NCCOS researchers and their colleagues from the Monterey Bay Aquarium Research Institute (MBARI), the University of California Santa Cruz (UCSC), and several other institutions are using the Controlled, Agile, and Novel Observing Network, also known as CANON. This network is an array of sensors measuring the physics, chemistry, and biology of the ocean to investigate the complex physical and chemical interactions responsible for toxic Pseudo-nitzschia blooms and blooms of other harmful algae along the California coast.

Understanding these interactions will help the team create more accurate forecast models and to establish an early warning system for HABs in this region. Moreover, it will demonstrate the utility of an integrated observing system for harmful algae as part of a Regional Coastal Ocean Observing System under the U.S. IOOS Program.

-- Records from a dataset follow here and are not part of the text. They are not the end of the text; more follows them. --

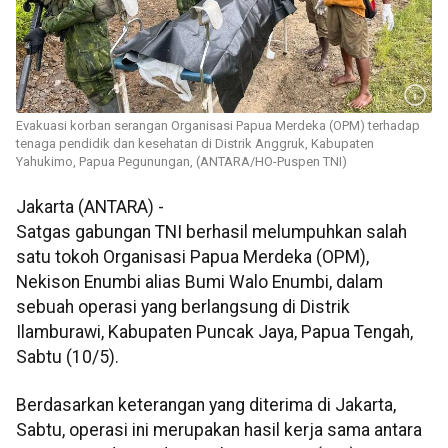
Evakuasi korban serangan Organisasi Papua Merdeka (OPM) terhadap
tenaga pendidik dan kesehatan di Distrik Anggruk, Kabupaten
Yahukimo, Papua Pegunungan, (ANTARA/HO-Puspen TNI)
Jakarta (ANTARA) -
Satgas gabungan TNI berhasil melumpuhkan salah
satu tokoh Organisasi Papua Merdeka (OPM),
Nekison Enumbi alias Bumi Walo Enumbi, dalam
sebuah operasi yang berlangsung di Distrik
Ilamburawi, Kabupaten Puncak Jaya, Papua Tengah,
Sabtu (10/5).
Berdasarkan keterangan yang diterima di Jakarta,
Sabtu, operasi ini merupakan hasil kerja sama antara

This work is funded by NOAA's Ecology & Oceanography of Harmful Algal Blooms program (also called ECOHAB) through a regional project led by UCSC. Other participants include University of Southern California, Moss Landing Marine Laboratory, University of California Los Angeles, and Southern California Coastal Water Research Project, as well as MBARI and NOAA. These partners are contributing a number of new and proven sensor technologies to provide data on Pseudo-nitzschia bloom dynamics and the environmental conditions that promote their development or cause their decline.